あれから10年 私の3.11 ⑯被災者の声に寄り添いできることを みやぎ東部健康福祉友の会事務局次長 中川 邦彦
地震発生時、私は国道45号線でバイクに乗っていました。交差点で大きな揺れが長い時間続き、倒れそうな体をささえるのが精いっぱいの状況でした。上を見るとJR仙石(せんせき)線の高架橋のきしむ音に驚きました。そして間もなく、津波が押し寄せてきました。
私は被災地の状況を記録するため、雪の降るなかカメラを片手に、津波被害による残骸や泥水で無残な光景がひろがる現場に入りました。ただぼうぜんと立ちすくんでいる人たち、うろうろと歩く人たち、片付けをしながら残骸の中から大事なものを探す人たち、それぞれの状況がありました。
翌日も被災地に入り、若いころの仕事仲間の奥さんに会いました。「主人が『2階にいるから大丈夫だ』と言って留まり、私だけが高台に避難し助かった。なぜいっしょに逃げなかったのか」と、涙を流しながら「申し訳ない」と言って悔やんでいました。
震災後すぐに被災者支援として全国の民医連や各地から支援物資が届き、炊き出しも行ってもらいました。友の会としては、坂総合病院の職員といっしょに青空健康相談会や仮設住宅での健康相談会を開催し、住宅の結露や建具の不具合など、出された問題を行政に反映してきました。災害公営住宅が建設されてからは、集会所を活用し、さまざまな団体による演芸・演奏会などの要望に応え、心のささえとしてとりくんできました。
震災から10年半、塩釜市の水産加工業は震災前の水準までには回復していません。東京電力福島第一原発の事故以来、風評被害による買い控え、販売不振が続いており、水産加工業は加工場再建のための借入金の返済に追われています。水揚げ量も減少し、さらには原発の汚染水の海洋放出も計画されています。
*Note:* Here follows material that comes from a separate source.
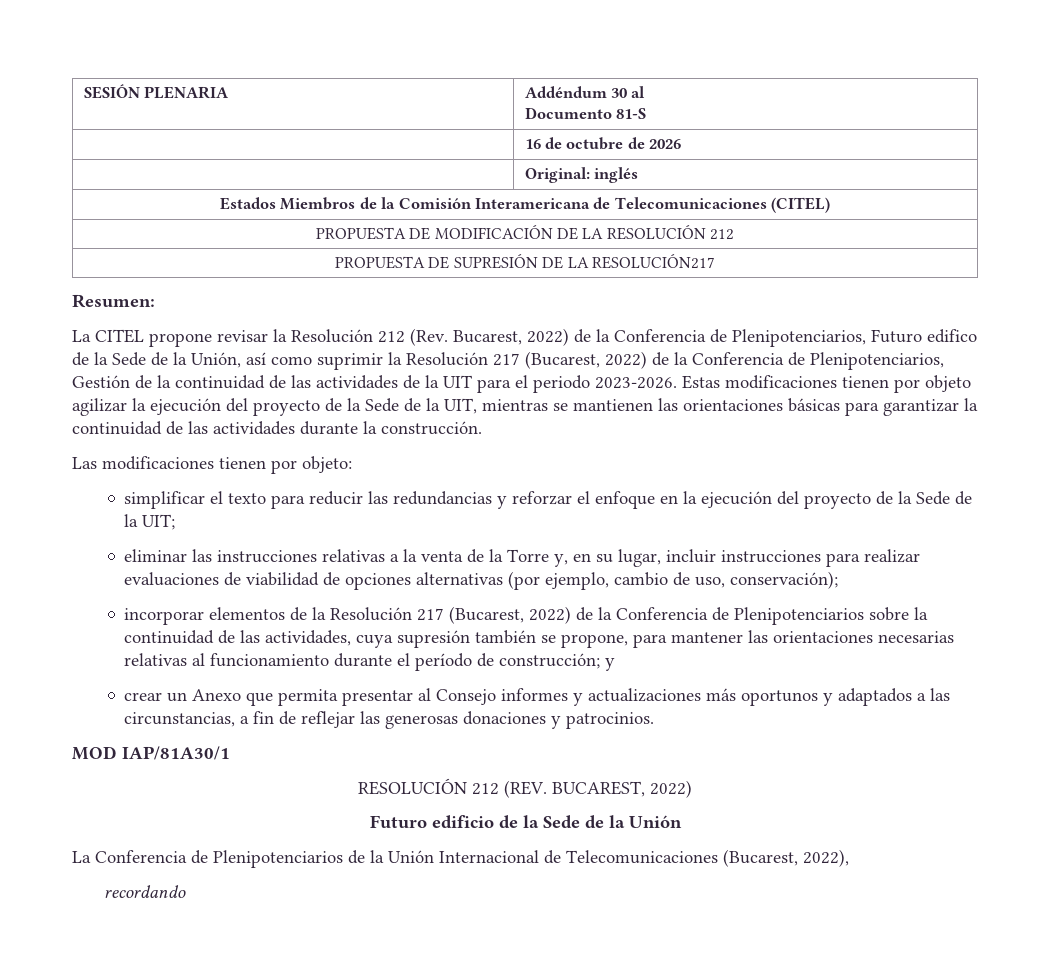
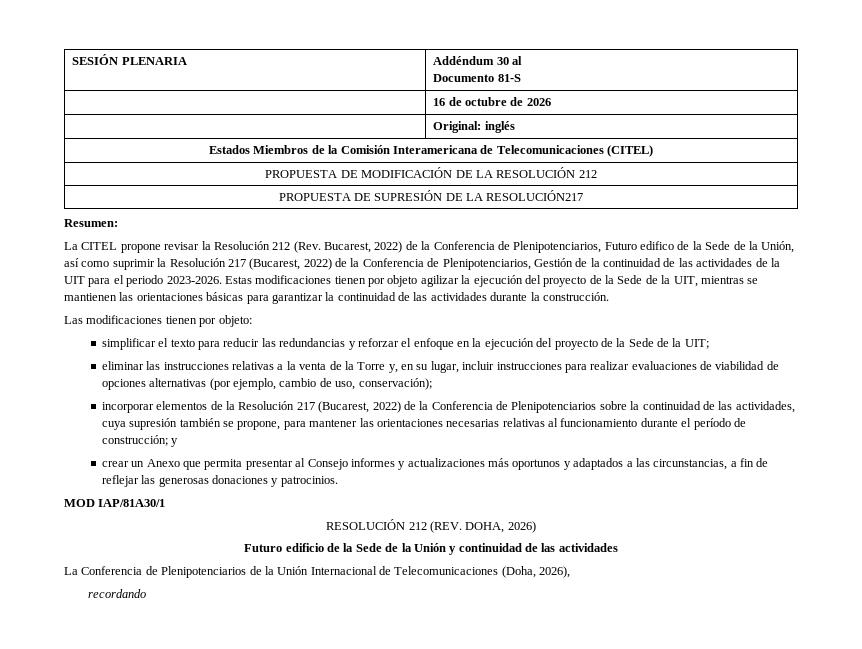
[552,780,692,798] BUCAREST, 2022) -> [465,521,536,533] DOHA, 2026)
(682, 821) none -> [449,543,618,555] y continuidad de las actividades
[723,849,849,867] (Bucarest, 2022), -> [501,566,571,578] (Doha, 2026),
私も委員となっている宮城民医連復興支援会議では、毎年、災害公営住宅訪問調査を行っており、調査により入居者のみなさんが、健康、家賃、収入、近所との付き合いなどに不安を感じていることが明らかになりました。これらの声に真摯(しんし)に向き合い、いま私たちにできることは何かを考え、被災者に寄り添った活動をすすめていきます。